Sprague-Dawley (SD) male rats were randomly divided into 6 groups (n = 8): Sham, Model, SXSH (Low, 0.063 g/kg; Medium, 0.126 g/kg; High, 0.252 g/kg), and Ato (atorvastatin, 20 mg/kg). Besides the Sham group, rats were modelled with acute myocardial infarction (AMI) by ligating the anterior descending branch of the left coronary artery (LAD). After 3, 7, 14 days’ administration, ultrasound, H&E staining, serum enzymic assay, 16S rRNA sequencing were conducted to investigate the SXSH efficacy. Afterwards, five groups of rats: Sham, Model, Model-ABX (AMI with antibiotics-feeding), SXSH (0.126 g/kg), SXSH-ABX were administrated for 14 days to evaluate the gut microbiota-dependent SXSH efficacy, and serum untargeted metabolomics test was performed.

Results

0.126 g/kg of SXSH intervention for 14 days increased ejection fraction (EF, 78.22%), fractional shortening (FS, 109.07%), and aortic valve flow velocities (AV, 21.62%), reduced lesion area, and decreased serum LDH (8.49%) and CK-MB (10.79%). Meanwhile, SXSH upregulated the abundance of Muribaculaceae (199.71%), Allobaculum (1744.09%), and downregulated Lactobacillus (65.51%). The cardiac-protective effect of SXSH was disrupted by antibiotics administration. SXSH altered serum metabolites levels, such as downregulation of 2-n-tetrahydrothiophenecarboxylic acid (THTC, 1.73%), and lysophosphatidylcholine (lysoPC, 4.61%).

Discussion and conclusion

The cardiac-protective effect and suggested mechanism of SXSH could provide a theoretical basis for expanding its application in clinic.

Authors’ contributions

Prof. XY. Wang: Conceptualization, Project administration. XQ. Zhong: Data curation, Writing- original draft. JY. Yan, X. Wei, T. Xie, and ZJ. Zhang: Methodology. KY. Wang, CY. Sun, W. Chen, and JM. Zhu: Visualization, Software. X. Zhao: Writing-review & editing. All authors read and approved the final manuscript.

Disclosure statement

No potential conflict of interest was reported by the author(s).
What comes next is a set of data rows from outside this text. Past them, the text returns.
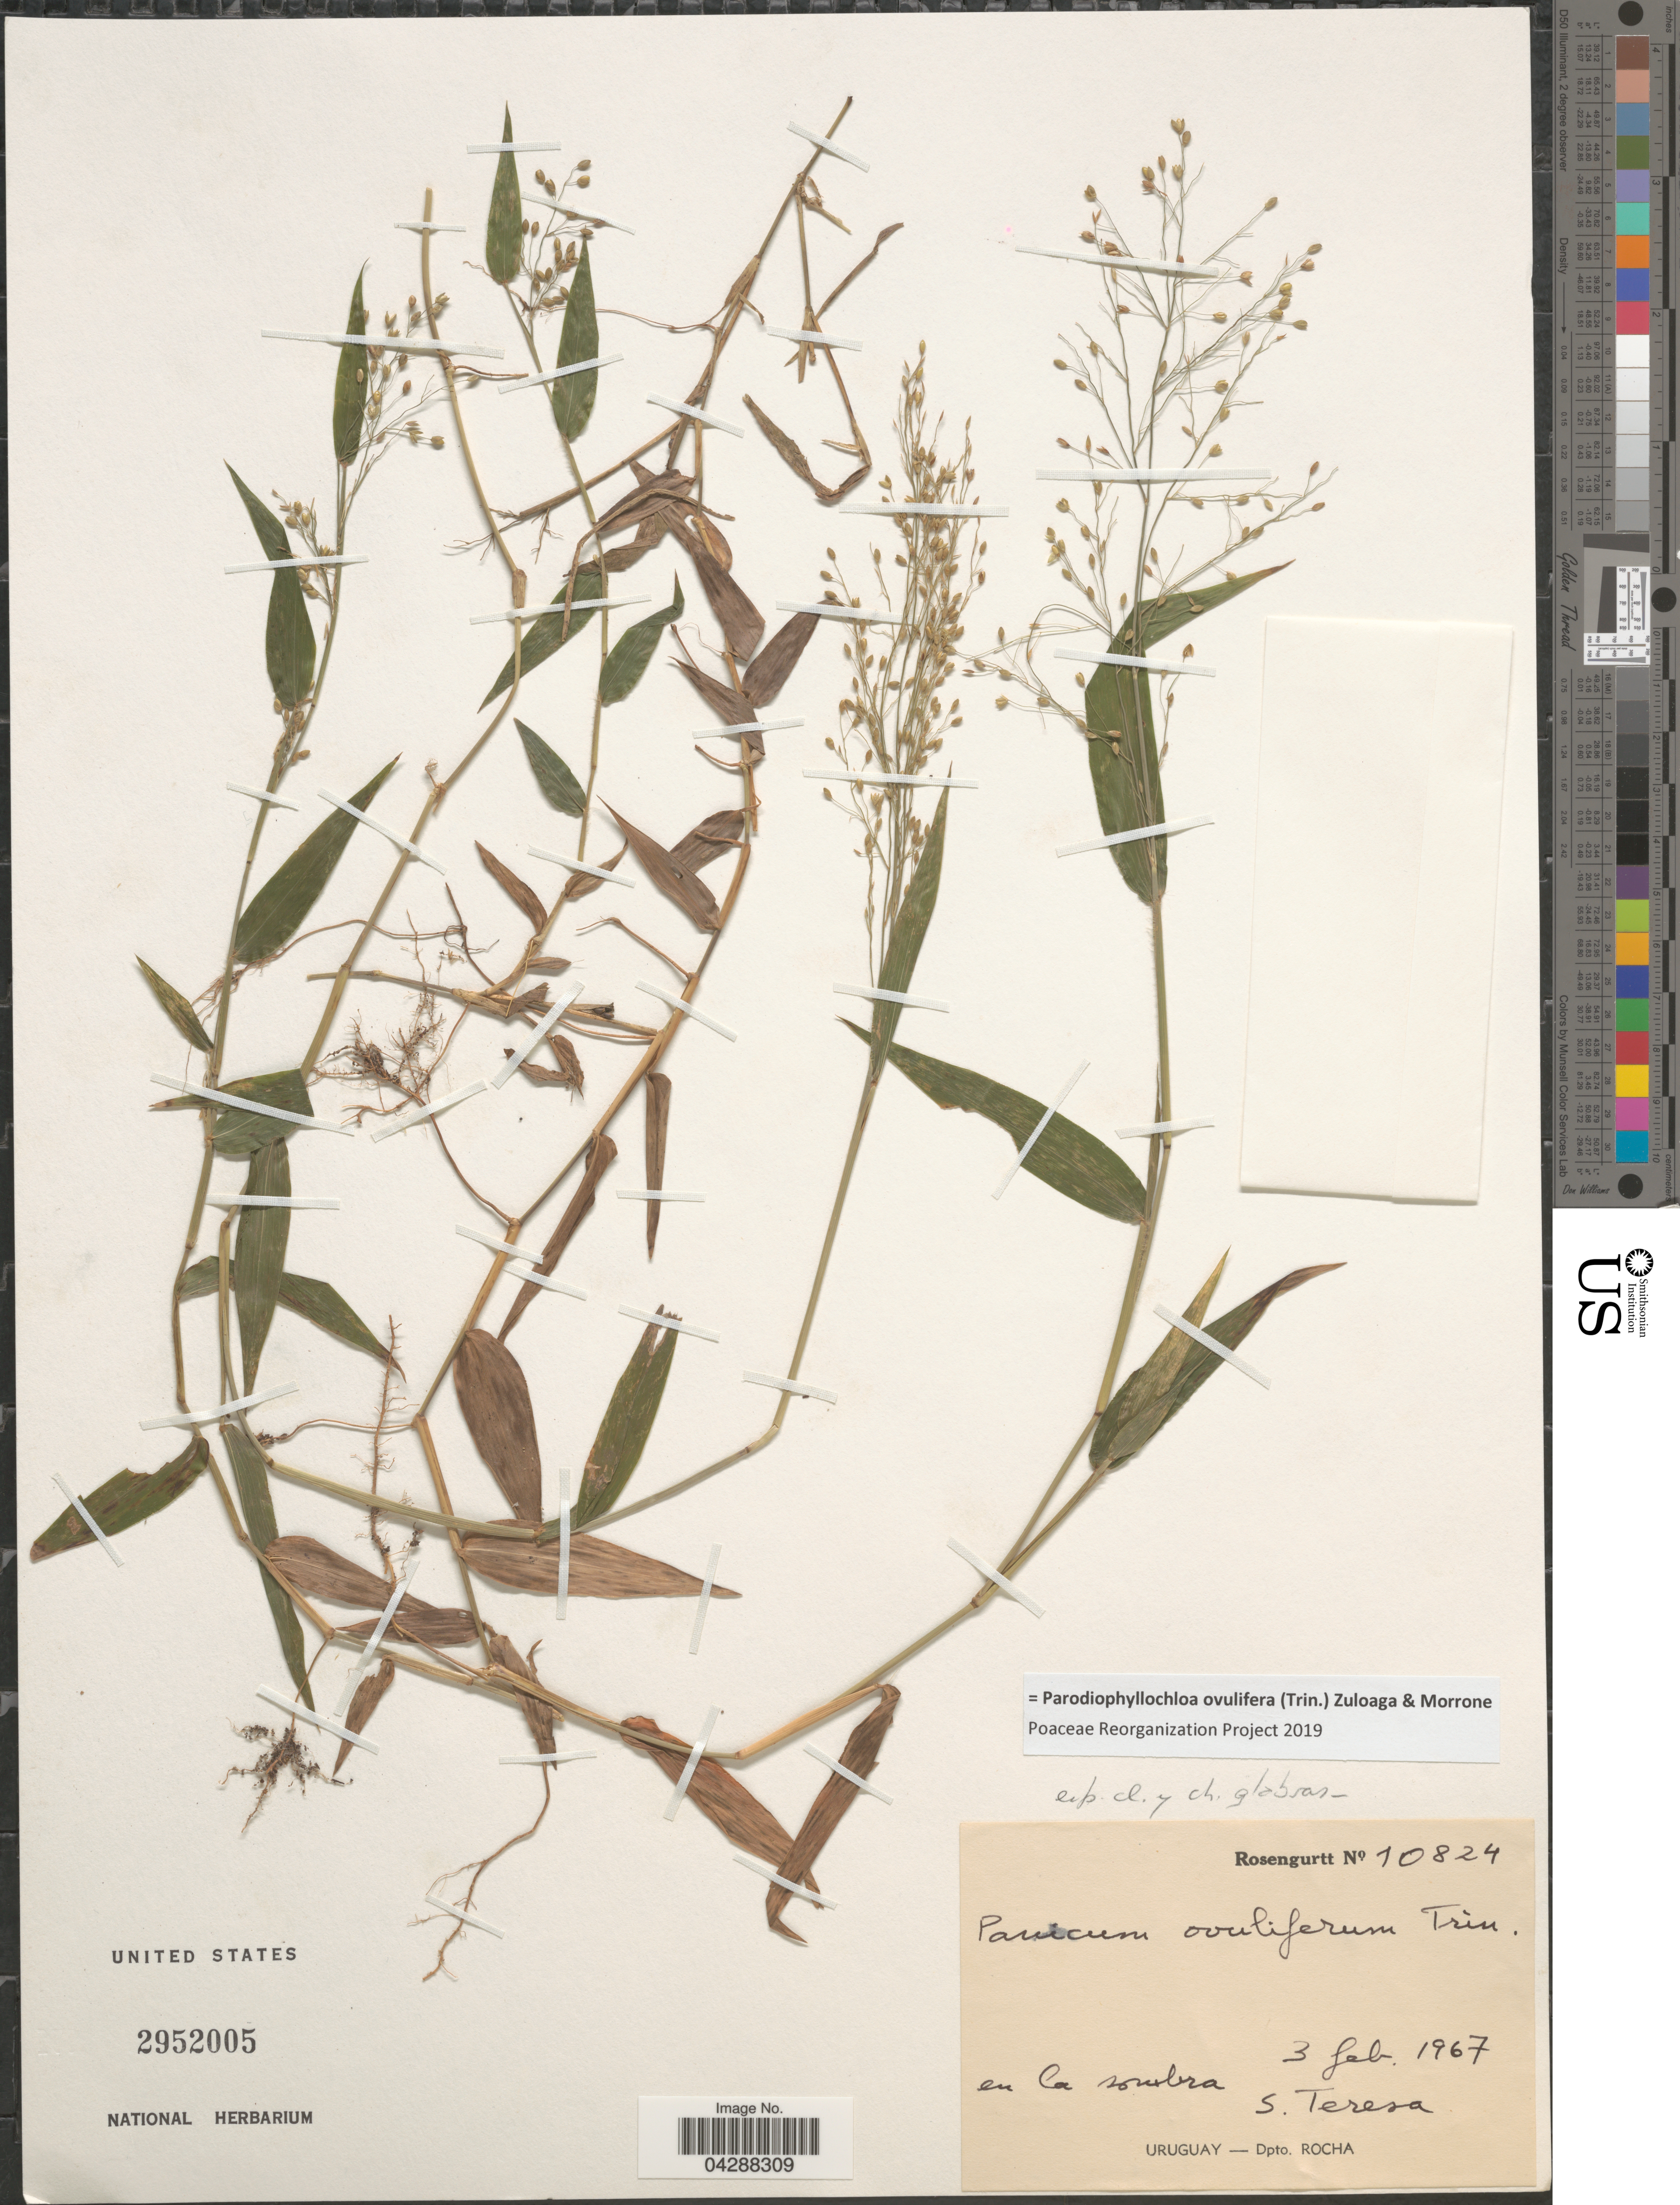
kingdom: Plantae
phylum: Tracheophyta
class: Liliopsida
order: Poales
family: Poaceae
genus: Parodiophyllochloa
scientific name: Parodiophyllochloa ovulifera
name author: (Trin.) Zuloaga & Morrone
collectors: Rosengurtt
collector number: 10824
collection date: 1967-02-03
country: Uruguay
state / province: Rocha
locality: En la sombra. S. Teresa. Dpto. Rocha.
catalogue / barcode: US 2952005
Data availability statement

The data generated for 16S rRNA gene profiling of bacteria are available in the NCBI repository with project accession number PRJNA900688.

Additional information

Funding

This work was supported by National Key R&D Program of China (2022YFC3500300; 2022YFC3500305; 2018YFC1704500); The Innovation Team and Talents Cultivation Program of National Administration of Traditional Chinese Medicine (ZYYCXTD-C-202009).